▸ **Task goal**:
Format the lines below as a JSON list of strings with one string per line, skipping blank lines and leaving out the picture placeholders.

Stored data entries
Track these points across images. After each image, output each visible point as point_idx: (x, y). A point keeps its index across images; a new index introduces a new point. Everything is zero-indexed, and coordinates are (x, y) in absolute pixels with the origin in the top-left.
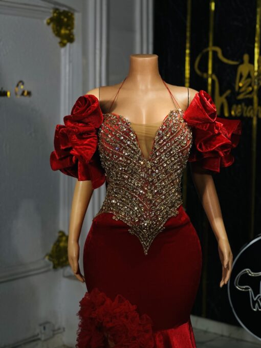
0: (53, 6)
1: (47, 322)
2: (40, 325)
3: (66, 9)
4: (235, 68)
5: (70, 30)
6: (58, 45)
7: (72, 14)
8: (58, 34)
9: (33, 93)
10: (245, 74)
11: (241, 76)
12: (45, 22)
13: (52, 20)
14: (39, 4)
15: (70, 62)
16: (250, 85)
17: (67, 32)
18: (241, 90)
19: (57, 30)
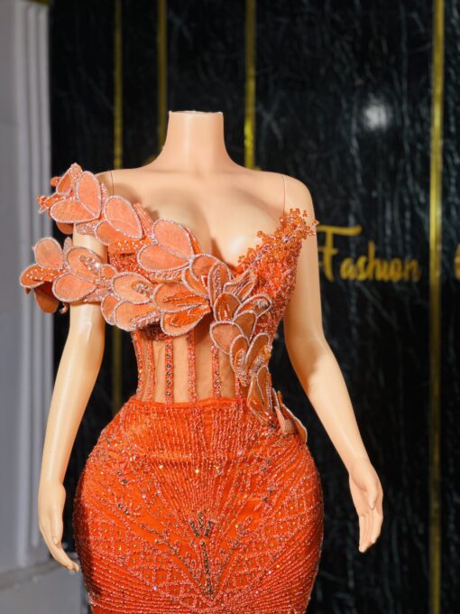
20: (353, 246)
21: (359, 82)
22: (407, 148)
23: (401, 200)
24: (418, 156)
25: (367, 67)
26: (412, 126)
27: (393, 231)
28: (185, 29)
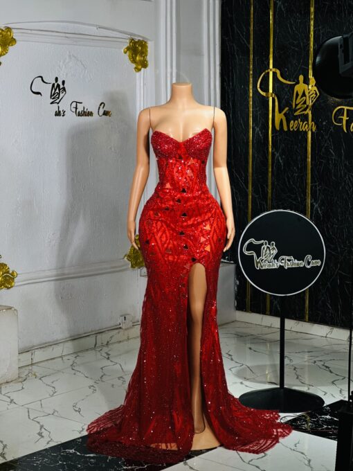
0: (129, 36)
1: (127, 314)
2: (121, 316)
3: (141, 39)
4: (292, 87)
5: (144, 57)
6: (134, 70)
7: (146, 42)
8: (134, 61)
9: (111, 113)
10: (300, 94)
11: (297, 95)
12: (123, 51)
13: (128, 49)
14: (117, 36)
15: (144, 85)
17: (142, 58)
18: (297, 108)
19: (133, 57)
28: (282, 7)
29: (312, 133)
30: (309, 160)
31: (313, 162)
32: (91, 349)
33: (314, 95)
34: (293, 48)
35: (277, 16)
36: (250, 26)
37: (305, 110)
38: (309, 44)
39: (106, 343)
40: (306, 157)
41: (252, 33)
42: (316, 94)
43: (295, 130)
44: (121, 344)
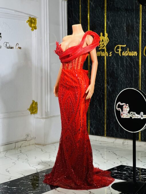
0: (29, 16)
1: (29, 134)
2: (26, 135)
3: (34, 17)
5: (35, 25)
6: (31, 30)
7: (36, 19)
8: (31, 26)
9: (22, 48)
10: (101, 41)
12: (26, 22)
13: (28, 21)
15: (35, 36)
16: (103, 44)
17: (34, 25)
18: (100, 46)
19: (30, 25)
20: (125, 49)
21: (126, 15)
22: (135, 29)
23: (134, 39)
24: (137, 30)
25: (128, 12)
26: (136, 24)
27: (132, 46)
28: (93, 5)
29: (107, 57)
30: (106, 68)
31: (107, 69)
32: (13, 149)
33: (107, 41)
34: (97, 21)
35: (91, 9)
36: (79, 13)
37: (103, 47)
38: (104, 20)
39: (20, 146)
40: (104, 67)
41: (80, 16)
42: (108, 40)
43: (100, 55)
44: (26, 147)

▸ **Output of the task**:
[
  "Track these points across images. After each image, output each visible point as point_idx: (x, y). A point keeps its index across images; a new index introduces a new point. Everything is zero-indexed, and coordinates are (x, y) in absolute pixels with the origin in the top-left.",
  "0: (53, 6)",
  "1: (47, 322)",
  "2: (40, 325)",
  "3: (66, 9)",
  "4: (235, 68)",
  "5: (70, 30)",
  "6: (58, 45)",
  "7: (72, 14)",
  "8: (58, 34)",
  "9: (33, 93)",
  "10: (245, 74)",
  "11: (241, 76)",
  "12: (45, 22)",
  "13: (52, 20)",
  "14: (39, 4)",
  "15: (70, 62)",
  "16: (250, 85)",
  "17: (67, 32)",
  "18: (241, 90)",
  "19: (57, 30)",
  "20: (353, 246)",
  "21: (359, 82)",
  "22: (407, 148)",
  "23: (401, 200)",
  "24: (418, 156)",
  "25: (367, 67)",
  "26: (412, 126)",
  "27: (393, 231)",
  "28: (185, 29)",
  "0: (129, 36)",
  "1: (127, 314)",
  "2: (121, 316)",
  "3: (141, 39)",
  "4: (292, 87)",
  "5: (144, 57)",
  "6: (134, 70)",
  "7: (146, 42)",
  "8: (134, 61)",
  "9: (111, 113)",
  "10: (300, 94)",
  "11: (297, 95)",
  "12: (123, 51)",
  "13: (128, 49)",
  "14: (117, 36)",
  "15: (144, 85)",
  "17: (142, 58)",
  "18: (297, 108)",
  "19: (133, 57)",
  "28: (282, 7)",
  "29: (312, 133)",
  "30: (309, 160)",
  "31: (313, 162)",
  "32: (91, 349)",
  "33: (314, 95)",
  "34: (293, 48)",
  "35: (277, 16)",
  "36: (250, 26)",
  "37: (305, 110)",
  "38: (309, 44)",
  "39: (106, 343)",
  "40: (306, 157)",
  "41: (252, 33)",
  "42: (316, 94)",
  "43: (295, 130)",
  "44: (121, 344)",
  "0: (29, 16)",
  "1: (29, 134)",
  "2: (26, 135)",
  "3: (34, 17)",
  "5: (35, 25)",
  "6: (31, 30)",
  "7: (36, 19)",
  "8: (31, 26)",
  "9: (22, 48)",
  "10: (101, 41)",
  "12: (26, 22)",
  "13: (28, 21)",
  "15: (35, 36)",
  "16: (103, 44)",
  "17: (34, 25)",
  "18: (100, 46)",
  "19: (30, 25)",
  "20: (125, 49)",
  "21: (126, 15)",
  "22: (135, 29)",
  "23: (134, 39)",
  "24: (137, 30)",
  "25: (128, 12)",
  "26: (136, 24)",
  "27: (132, 46)",
  "28: (93, 5)",
  "29: (107, 57)",
  "30: (106, 68)",
  "31: (107, 69)",
  "32: (13, 149)",
  "33: (107, 41)",
  "34: (97, 21)",
  "35: (91, 9)",
  "36: (79, 13)",
  "37: (103, 47)",
  "38: (104, 20)",
  "39: (20, 146)",
  "40: (104, 67)",
  "41: (80, 16)",
  "42: (108, 40)",
  "43: (100, 55)",
  "44: (26, 147)"
]